Dr. Rajewsky ist Professor für Systembiologie am MDC und der Charité in Berlin-Buch und wissenschaftlicher Leiter des Berlin Institute for Medical Systems Biology (BIMSB) des MDC. Seit 2008 ist er außerdem Global Distinguished Professor of Biology an der New York University. Sein aktueller Forschungsschwerpunkt, die Systembiologie, verbindet die verschiedensten Disziplinen wie Molekularbiologie, Biochemie, Mathematik und Physik mit dem Ziel, komplexe Vorgänge des Lebens quantitativ zu erfassen und vorhersagen zu können. Die Systembiologie erforscht biologische Vorgänge in Zellen, Geweben und Organismen und ihr Zusammenspiel. Dabei stützt sie sich sowohl auf experimentelle als auch auf statistische und mathematische Ansätze.

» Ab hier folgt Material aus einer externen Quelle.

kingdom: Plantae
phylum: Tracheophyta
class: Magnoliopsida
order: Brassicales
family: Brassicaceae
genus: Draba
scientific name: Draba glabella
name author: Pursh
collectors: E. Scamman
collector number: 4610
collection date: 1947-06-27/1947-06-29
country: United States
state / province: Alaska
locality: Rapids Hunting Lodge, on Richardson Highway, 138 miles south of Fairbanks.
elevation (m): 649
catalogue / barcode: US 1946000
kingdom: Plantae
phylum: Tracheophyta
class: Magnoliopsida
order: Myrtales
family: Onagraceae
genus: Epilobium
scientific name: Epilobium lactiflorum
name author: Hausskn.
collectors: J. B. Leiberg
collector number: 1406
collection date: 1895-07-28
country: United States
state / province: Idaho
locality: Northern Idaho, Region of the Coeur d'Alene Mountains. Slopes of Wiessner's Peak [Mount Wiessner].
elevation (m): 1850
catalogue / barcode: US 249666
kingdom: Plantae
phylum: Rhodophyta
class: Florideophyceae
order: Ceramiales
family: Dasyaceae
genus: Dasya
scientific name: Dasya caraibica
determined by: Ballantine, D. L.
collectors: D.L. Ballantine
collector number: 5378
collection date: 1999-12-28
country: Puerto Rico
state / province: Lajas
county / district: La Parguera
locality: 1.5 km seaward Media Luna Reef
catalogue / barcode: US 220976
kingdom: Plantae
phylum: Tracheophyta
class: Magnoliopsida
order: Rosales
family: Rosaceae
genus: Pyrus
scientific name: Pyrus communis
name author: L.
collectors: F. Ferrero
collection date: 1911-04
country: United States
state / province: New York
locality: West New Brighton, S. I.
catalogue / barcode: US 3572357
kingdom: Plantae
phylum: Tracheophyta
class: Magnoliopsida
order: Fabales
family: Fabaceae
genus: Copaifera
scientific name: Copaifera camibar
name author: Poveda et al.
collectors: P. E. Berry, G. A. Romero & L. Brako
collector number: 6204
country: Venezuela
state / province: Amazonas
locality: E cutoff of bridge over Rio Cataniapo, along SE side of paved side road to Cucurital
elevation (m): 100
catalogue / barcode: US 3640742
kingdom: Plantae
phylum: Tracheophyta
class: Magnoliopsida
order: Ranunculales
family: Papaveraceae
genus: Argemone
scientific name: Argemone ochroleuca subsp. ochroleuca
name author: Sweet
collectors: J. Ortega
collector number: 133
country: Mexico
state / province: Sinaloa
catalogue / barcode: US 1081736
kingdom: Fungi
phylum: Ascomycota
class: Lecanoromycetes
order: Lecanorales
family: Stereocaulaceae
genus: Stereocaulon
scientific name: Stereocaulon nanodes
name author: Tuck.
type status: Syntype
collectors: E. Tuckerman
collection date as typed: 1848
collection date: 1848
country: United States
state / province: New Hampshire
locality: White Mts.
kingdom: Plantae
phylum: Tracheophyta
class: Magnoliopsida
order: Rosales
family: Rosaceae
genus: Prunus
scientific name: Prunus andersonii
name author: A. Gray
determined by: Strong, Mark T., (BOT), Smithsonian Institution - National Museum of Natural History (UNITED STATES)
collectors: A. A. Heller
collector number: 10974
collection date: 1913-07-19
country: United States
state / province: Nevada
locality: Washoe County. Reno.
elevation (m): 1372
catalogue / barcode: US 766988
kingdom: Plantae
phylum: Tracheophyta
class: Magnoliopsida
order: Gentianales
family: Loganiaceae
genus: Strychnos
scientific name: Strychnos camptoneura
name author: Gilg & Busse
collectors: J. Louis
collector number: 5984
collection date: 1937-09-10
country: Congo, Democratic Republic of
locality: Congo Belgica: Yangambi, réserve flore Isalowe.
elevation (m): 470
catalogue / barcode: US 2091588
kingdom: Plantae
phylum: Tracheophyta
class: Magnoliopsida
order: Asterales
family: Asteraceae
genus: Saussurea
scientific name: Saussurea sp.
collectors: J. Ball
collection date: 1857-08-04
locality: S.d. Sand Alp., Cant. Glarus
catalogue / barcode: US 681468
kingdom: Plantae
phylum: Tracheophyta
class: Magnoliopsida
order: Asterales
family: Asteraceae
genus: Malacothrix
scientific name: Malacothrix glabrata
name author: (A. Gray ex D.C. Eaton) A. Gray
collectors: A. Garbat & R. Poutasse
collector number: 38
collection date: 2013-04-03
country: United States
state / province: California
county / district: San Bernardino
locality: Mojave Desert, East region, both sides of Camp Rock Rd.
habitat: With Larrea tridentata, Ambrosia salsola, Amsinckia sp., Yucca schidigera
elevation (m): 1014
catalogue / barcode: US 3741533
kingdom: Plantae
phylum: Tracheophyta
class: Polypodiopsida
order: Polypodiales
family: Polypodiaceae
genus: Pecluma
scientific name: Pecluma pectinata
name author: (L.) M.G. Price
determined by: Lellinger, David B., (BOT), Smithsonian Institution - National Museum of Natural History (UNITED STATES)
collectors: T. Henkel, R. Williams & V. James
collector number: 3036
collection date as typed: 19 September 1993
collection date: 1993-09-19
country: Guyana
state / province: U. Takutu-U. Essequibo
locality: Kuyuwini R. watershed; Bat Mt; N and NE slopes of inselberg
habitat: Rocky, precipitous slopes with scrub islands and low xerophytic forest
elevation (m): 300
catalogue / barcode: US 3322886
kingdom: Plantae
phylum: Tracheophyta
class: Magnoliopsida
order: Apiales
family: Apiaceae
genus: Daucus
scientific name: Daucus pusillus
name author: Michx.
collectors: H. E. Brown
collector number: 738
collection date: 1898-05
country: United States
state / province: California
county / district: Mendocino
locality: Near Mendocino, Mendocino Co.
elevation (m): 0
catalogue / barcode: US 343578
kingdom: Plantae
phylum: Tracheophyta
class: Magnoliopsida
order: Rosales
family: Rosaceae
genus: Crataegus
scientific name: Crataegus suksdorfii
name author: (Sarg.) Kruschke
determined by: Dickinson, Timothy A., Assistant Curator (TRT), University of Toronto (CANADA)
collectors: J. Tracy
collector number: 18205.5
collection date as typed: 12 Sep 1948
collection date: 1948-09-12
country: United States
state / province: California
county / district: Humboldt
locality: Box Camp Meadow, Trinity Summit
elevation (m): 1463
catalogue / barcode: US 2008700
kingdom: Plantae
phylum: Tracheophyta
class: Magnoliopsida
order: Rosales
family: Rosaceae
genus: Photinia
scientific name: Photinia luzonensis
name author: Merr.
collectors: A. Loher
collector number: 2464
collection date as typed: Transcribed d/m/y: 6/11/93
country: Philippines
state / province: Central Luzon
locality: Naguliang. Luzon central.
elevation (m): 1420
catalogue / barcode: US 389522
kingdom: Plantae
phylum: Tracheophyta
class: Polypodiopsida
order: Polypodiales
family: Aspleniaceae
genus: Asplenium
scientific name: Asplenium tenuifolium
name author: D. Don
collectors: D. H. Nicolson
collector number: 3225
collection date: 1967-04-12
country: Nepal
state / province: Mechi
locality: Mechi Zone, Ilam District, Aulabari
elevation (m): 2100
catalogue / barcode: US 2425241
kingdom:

In diesem Zusammenhang erforscht Prof. Rajewsky die Funktion von microRNAs. Er konnte zeigen, dass eine einzige microRNA die Bildung von mehreren hundert verschiedenen Proteinen steuern kann. Damit bestätigte er, dass microRNAs fast alle wichtigen Lebensprozesse in Zellen und Organismen regulieren. MicroRNAs sind deshalb auch für die biomedizinische Forschung von großer Bedeutung, weil mit ihrer Hilfe krankheitsspezifische Vorgänge aufgeklärt und in Zukunft möglicherweise therapiert werden können.

Prof. Rajewsky hat außerdem wichtige Beiträge zur Funktion von microRNAs im Stoffwechsel, im Immunsystem, und in der Embryonalentwicklung geleistet. Alleine im Jahre 2009 wurden seine Arbeiten mehr als 1 300 mal in internationalen Fachzeitschriften zitiert, in der Wissenschaft ein Zeichen für Forschung von grundlegender Bedeutung und höchster Qualität.